● **作業指示**:
(1) 献本についての文章では、原書のタイトルは何だと書かれていますか？
(2) 献本についての文章を、最後の文の後から続けて書き進めてください。

● **抜粋文**:
--------
島田さん、ご献本のお心遣いまことにありがとうございます。 
ページ数は註、索引を含みおよそ900ページ
やはりまずは厚みに度肝を抜かれてしまいます

原書のタイトルは“Known and Unknown”
ラムズフェルド氏自身の発言により言葉そのものも
多く聞かれるようになっているフレーズですが、
米国の中心で裏も表も知り尽くしたように思われる
氏の言葉となると一層深みのある響きに聞こえるもの。

私もありがたく拝読しているのですが、
読み進めるほどに印象が強まるのは良心、愛国心に
あふれた誠実で真摯な1人の勇敢な人間の姿と
どうしようもなく人々を翻弄する巨大な「国」の存在

ニュースでは語られようもない、生身の人間が
直面した体験の数々が冷静かつ知的な筆致で語られ
どんどん引き込まれてしまいます。
--------
● **データ**:
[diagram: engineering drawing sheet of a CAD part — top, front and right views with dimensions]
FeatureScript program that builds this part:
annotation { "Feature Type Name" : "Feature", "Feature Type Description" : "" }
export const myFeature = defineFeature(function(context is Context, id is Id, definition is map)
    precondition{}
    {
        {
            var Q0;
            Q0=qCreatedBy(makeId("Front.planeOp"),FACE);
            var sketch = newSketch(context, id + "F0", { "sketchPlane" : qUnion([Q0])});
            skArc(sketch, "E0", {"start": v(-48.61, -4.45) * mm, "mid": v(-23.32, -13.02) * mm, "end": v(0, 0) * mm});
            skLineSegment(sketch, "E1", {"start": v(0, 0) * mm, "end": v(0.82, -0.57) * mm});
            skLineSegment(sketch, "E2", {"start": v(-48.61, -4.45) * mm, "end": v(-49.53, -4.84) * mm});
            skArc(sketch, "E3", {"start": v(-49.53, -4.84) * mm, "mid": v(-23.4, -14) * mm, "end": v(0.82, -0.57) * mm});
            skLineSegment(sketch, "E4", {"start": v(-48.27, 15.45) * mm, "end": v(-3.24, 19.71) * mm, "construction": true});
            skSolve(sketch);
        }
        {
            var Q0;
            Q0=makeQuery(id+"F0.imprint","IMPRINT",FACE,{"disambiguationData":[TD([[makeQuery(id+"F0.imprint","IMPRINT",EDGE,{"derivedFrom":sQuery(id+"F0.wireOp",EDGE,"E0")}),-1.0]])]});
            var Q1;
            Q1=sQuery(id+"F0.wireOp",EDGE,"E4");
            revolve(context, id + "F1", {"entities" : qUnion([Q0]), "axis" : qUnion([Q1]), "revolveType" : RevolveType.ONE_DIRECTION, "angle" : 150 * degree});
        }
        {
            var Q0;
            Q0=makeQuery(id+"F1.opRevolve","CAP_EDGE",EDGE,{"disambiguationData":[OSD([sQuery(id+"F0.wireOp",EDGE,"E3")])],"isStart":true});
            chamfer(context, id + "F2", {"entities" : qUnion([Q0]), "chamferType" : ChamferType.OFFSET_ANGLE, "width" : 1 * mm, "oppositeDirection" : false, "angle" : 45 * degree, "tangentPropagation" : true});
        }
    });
--------
● **作業別の回答**:
(1) “Known and Unknown”です。

(2)
解説者の谷口智彦氏が書かれているように、
アメリカと強い関係がありながら政治的立場や直接の利害からは
離れている日本人の私たちだからこそ、この回想録を自由な立場で
読むことができるのだと思います。
翻訳書の刊行はとても貴重で喜ばしいことなのではないでしょうか

島田さん、江口さん、刊行本当におめでとうございます。
この大作が今、1人でも多くの方に手に取られますよう私も願っております。